The failure-action down command is supported for point-to-point RSVP (including mesh point-to-point and one-hop point-to-point auto-LSPs) and LDP LSPs. This command is configured within the config>router>mpls>lsp>bfd, config>router>mpls>lsp-template>bfd, or config>router>ldp>lsp-bfd contexts. For RSVP LSPs, it is only supported at the LSP level and not at the primary or secondary path levels. When configured, an LSP is made unavailable as a transport if BFD on the LSP goes down.
If BFD is disabled, MPLS installs the LSP as ‟usable” in the TTM. The failure-action configuration is ignored.
If BFD is enabled and no failure-action is configured, MPLS installs the LSP as ‟usable” in the TTM regardless of the BFD session state. BFD generates BFD Up and BFD Down traps.
If BFD is enabled and failure-action down is configured:
BFD traps are still generated when the BFD state machine transitions.
If the BFD session is up for the active path of the LSP, the LSP is installed as ‟usable” in the TTM. If the BFD session is down for the active path, the LSP is installed as ‟not-usable” in the TTM.
When an LSP is first activated using the no shutdown command, and its LSP BFD session first starts to come up, the LSP is installed as ‟not-usable” in the TTM to any user until the BFD session transitions to the up state, despite the FEC for the corresponding LSP being installed by the TTM. Users include all protocols, including those in RTM. A tunnel that is marked as down in the TTM is not available to RTM, and all routes using it are withdrawn. SDP auto-bind does not make use of an LSP until it is installed as ‟usable”.
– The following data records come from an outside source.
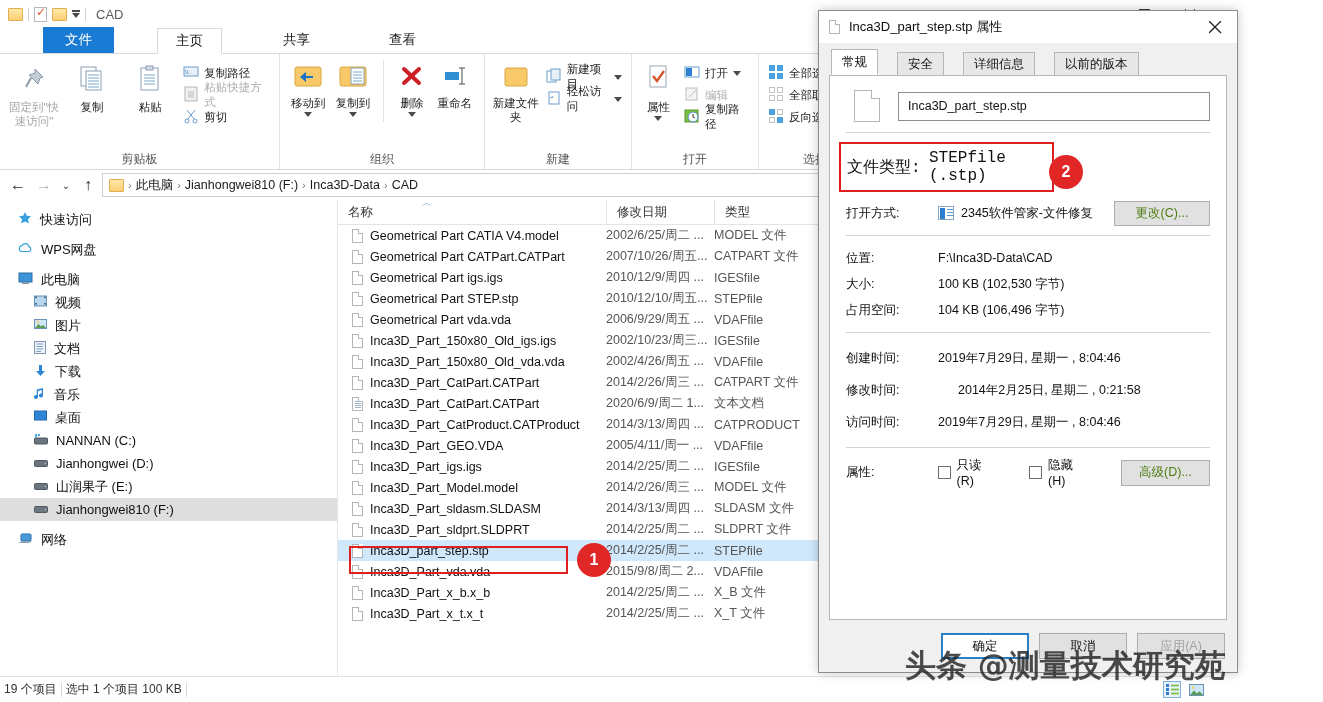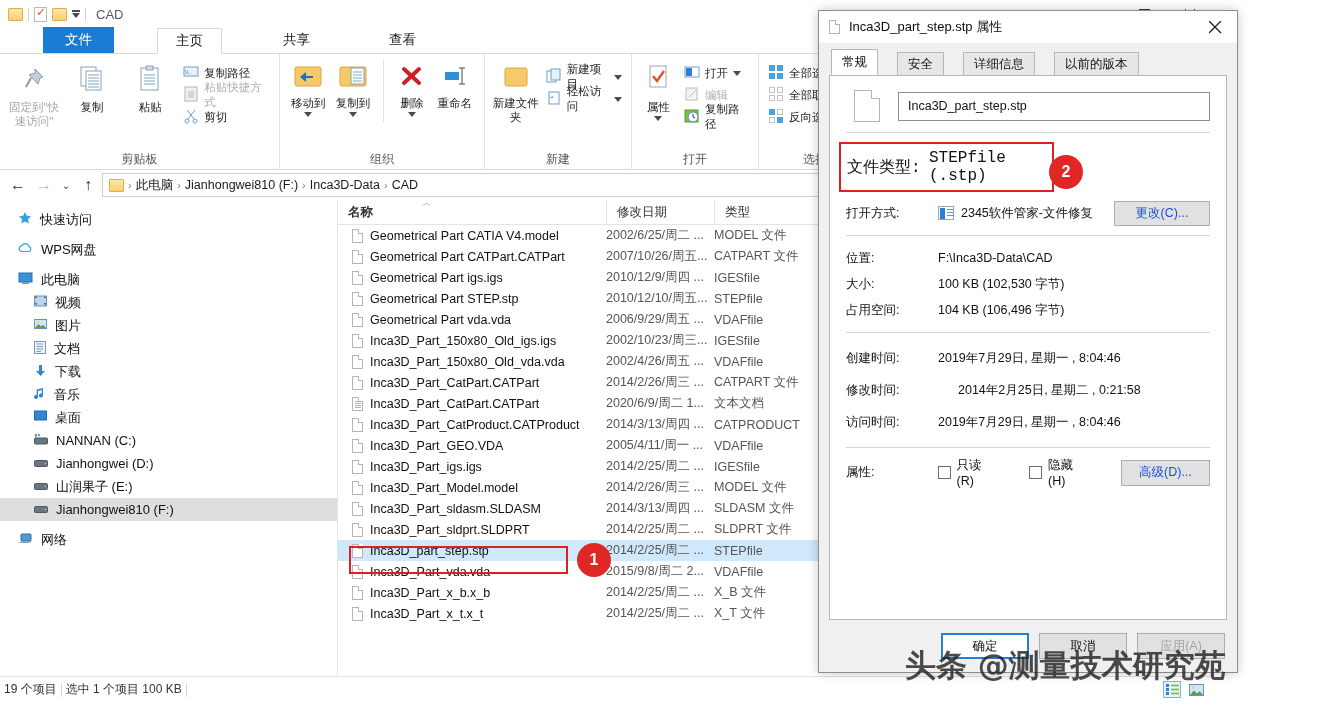"名称" div.ch { font-weight: bold -> none }
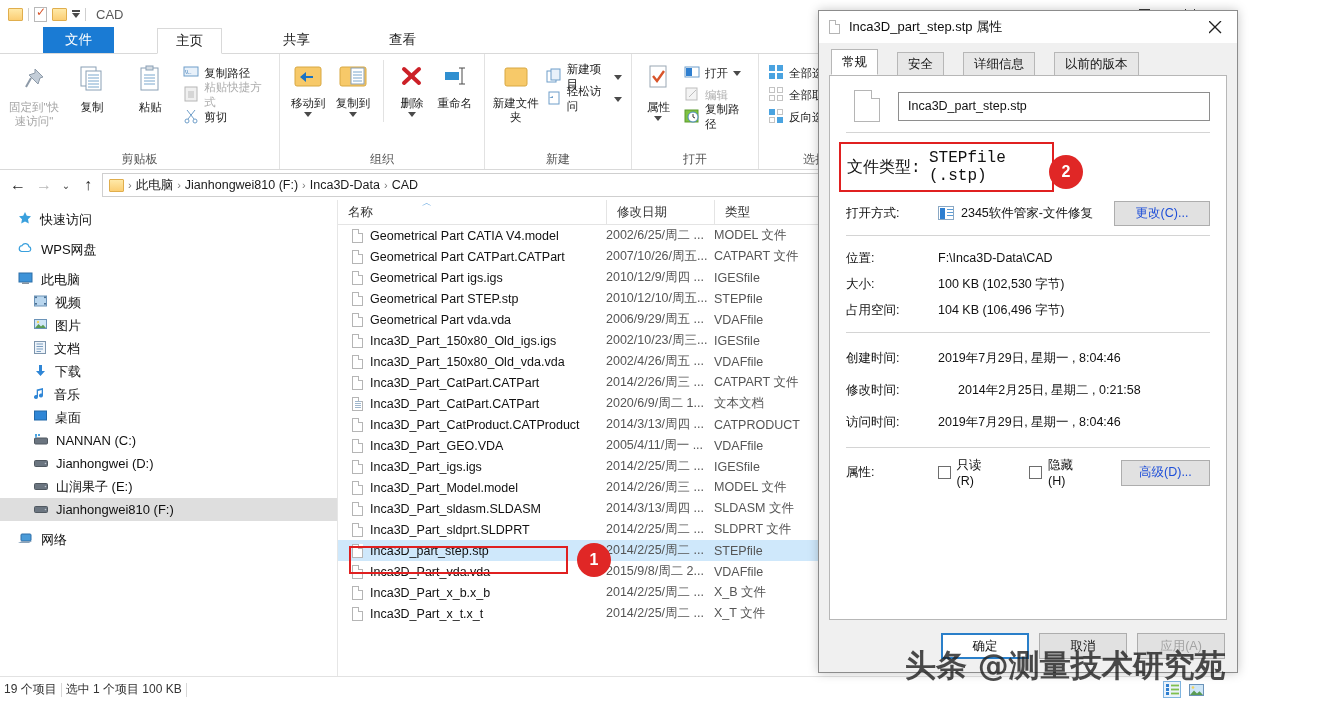"更改(C)..." .btn { color: #1d4ed8 -> #4d7c0f }
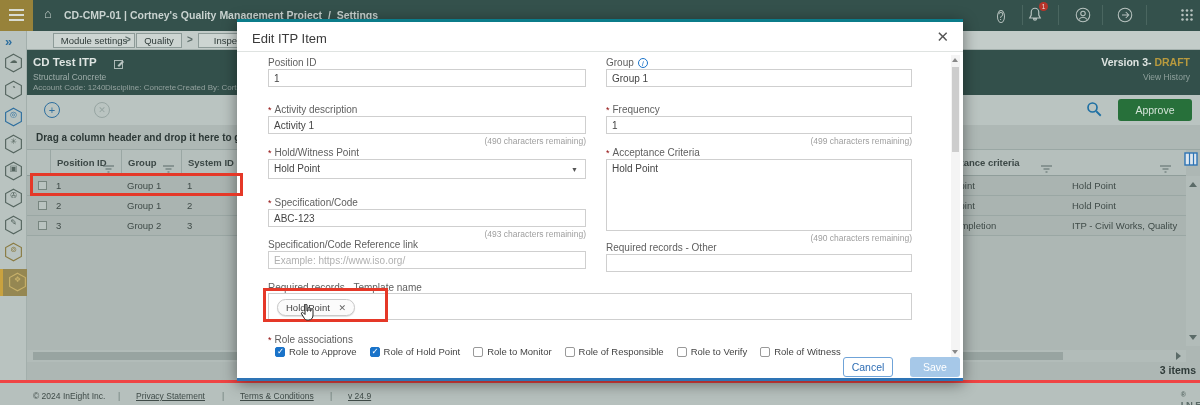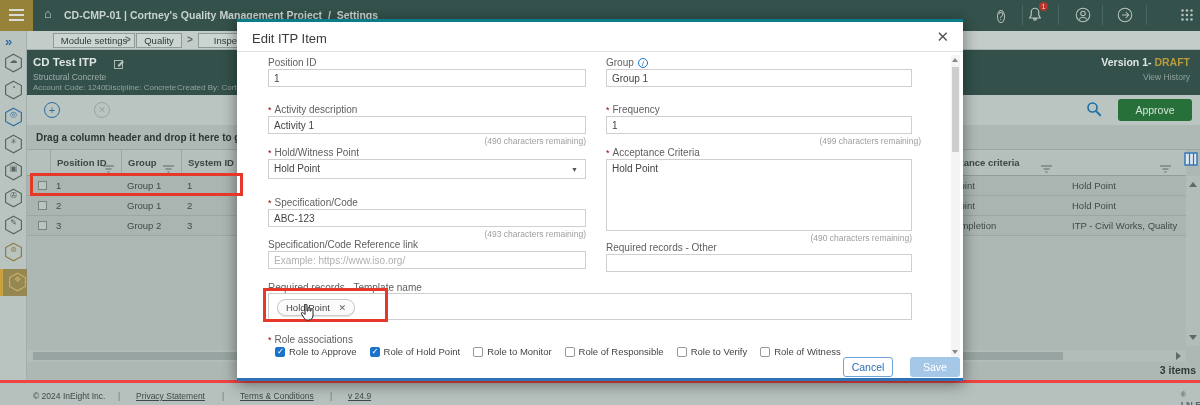"Version 1-" span { text: 1- -> 3- }
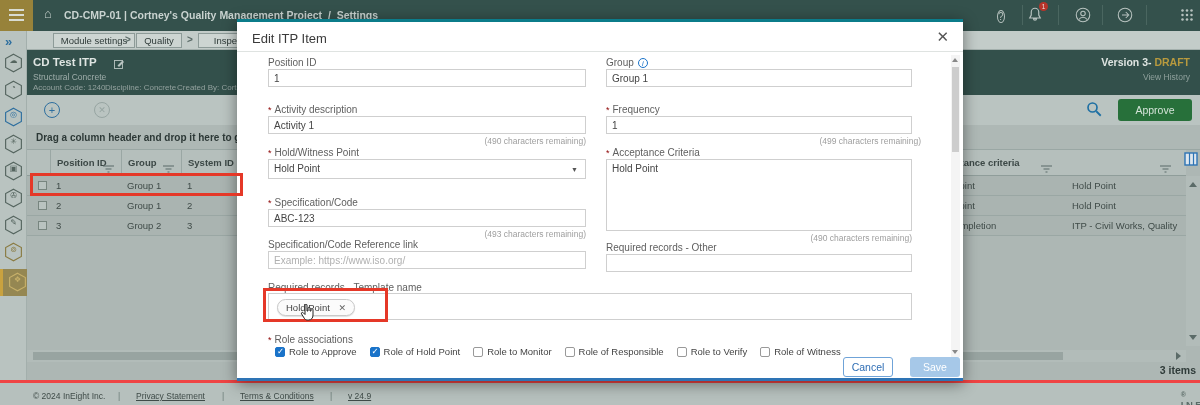"(499 characters remaining)" span.rem-txt { left: 378px -> 369px }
If the BFD session is up on the active path and the LSP is installed as ‟usable” in the TTM, and if the LSP switches from its current active path to a new path, the system triggers a new BFD bootstrap using LSP ping for the new path, and waits for a maximum of 10 s for the BFD session to come up on the new path before switching traffic to it. If the BFD session does not come up on the new path after 10 s, the system switches to the new path anyway and install the LSP as ‟not-usable” in the TTM. This is the only scenario where a switch of the active path can be delayed because of the BFD transition state.
If the BFD session is down on the active path and the LSP was already installed as ‟not-usable” in the TTM, then the system immediately switches to the new path without waiting for BFD to become operationally up.
If BFD is disabled, MPLS installs the LSP as ‟usable” in the TTM. The failure-action configuration is ignored. LSP ping and LSP trace are still able to test an LSP when BFD is disabled.
BFD session state is never used to trigger a switch of the active path when failure-action down is configured.